Over the course of many decades, Hayek developed, explained and defended his position that it is a “fatal conceit” to believe that “man is able to shape the world around him according to his wishes.” Rather, he argued, the “extended order” of human cooperation “resulted not from human design or intention but spontaneously.”
As Hayek understood, knowledge is dispersed in a world too complicated for any central planner to ever wrap their heads around. Through the price system, the needs and wants of people all over the world can be met more optimally by entrepreneurs and individuals who possess the specific knowledge required to fulfill them. Try as they might, no central planning government bureaucracy could coordinate such a dynamic system.
He did not doubt the intentions of collectivists who seek to use the force of government to remake society, but worried about the long-term threat of collectivism and reliance on state power not only on the economy but on society as a whole.
“The tragedy of collectivist thought is that while it starts out to make reason supreme, it ends by destroying reason,” he observed.

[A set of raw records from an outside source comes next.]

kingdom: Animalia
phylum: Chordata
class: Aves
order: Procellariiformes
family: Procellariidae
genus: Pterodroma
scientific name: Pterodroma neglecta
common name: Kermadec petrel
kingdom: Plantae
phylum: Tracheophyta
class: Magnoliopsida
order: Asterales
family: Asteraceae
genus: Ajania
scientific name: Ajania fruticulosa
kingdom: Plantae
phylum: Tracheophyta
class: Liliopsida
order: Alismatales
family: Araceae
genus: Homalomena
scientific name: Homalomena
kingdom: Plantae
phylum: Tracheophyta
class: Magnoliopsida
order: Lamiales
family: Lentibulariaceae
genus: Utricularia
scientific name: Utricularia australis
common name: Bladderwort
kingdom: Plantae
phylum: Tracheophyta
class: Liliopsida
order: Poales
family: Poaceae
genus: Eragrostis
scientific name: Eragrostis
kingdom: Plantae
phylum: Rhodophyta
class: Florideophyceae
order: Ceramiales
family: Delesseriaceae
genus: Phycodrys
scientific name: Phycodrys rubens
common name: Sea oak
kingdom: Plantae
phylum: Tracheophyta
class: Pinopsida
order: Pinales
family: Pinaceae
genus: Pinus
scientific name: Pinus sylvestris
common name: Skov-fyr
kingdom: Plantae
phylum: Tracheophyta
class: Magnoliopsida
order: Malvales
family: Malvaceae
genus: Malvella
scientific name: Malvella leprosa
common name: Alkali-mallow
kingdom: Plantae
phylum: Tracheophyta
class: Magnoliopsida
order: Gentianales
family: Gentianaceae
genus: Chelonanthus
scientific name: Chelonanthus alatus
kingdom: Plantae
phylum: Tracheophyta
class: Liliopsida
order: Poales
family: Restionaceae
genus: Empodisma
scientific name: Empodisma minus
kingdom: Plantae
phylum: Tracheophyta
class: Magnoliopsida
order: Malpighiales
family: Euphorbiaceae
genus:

As Hayek championed the power of the free market, individual liberty and generally opposed interventionism, Hayek viewed the role of government narrowly. Laws and government decrees, he argued, should be general, equal and certain.
Though he supported the providing of some social safety net programs, he opposed the redistribution of wealth and policies rooted in “social justice,” the latter of which he described as a “mirage” and “a quasi-religious belief with no content whatsoever.” He was certainly right about that.
Though Hayek passed away in 1992, his ideas are as relevant as ever.
If governments operated with Hayekian principles in mind, there would be more robust commitments to checks-and-balances to ensure government doesn’t overreach. Governments (and voters) would also recognize that their endless interventions in the market system stifle the potential for innovative solutions to emerge. And fundamentally, that top-down government solutions have a tendency to stifle bottom-up solutions that can emerge from the voluntary cooperation of free people.
In a time when governments at all levels are busy concocting new interventions, new market manipulations, new taxes and new roles for government bureaucrats in society, we hope that more Americans recognize, as Hayek did, that continuing down that path is the road to serfdom, not prosperity.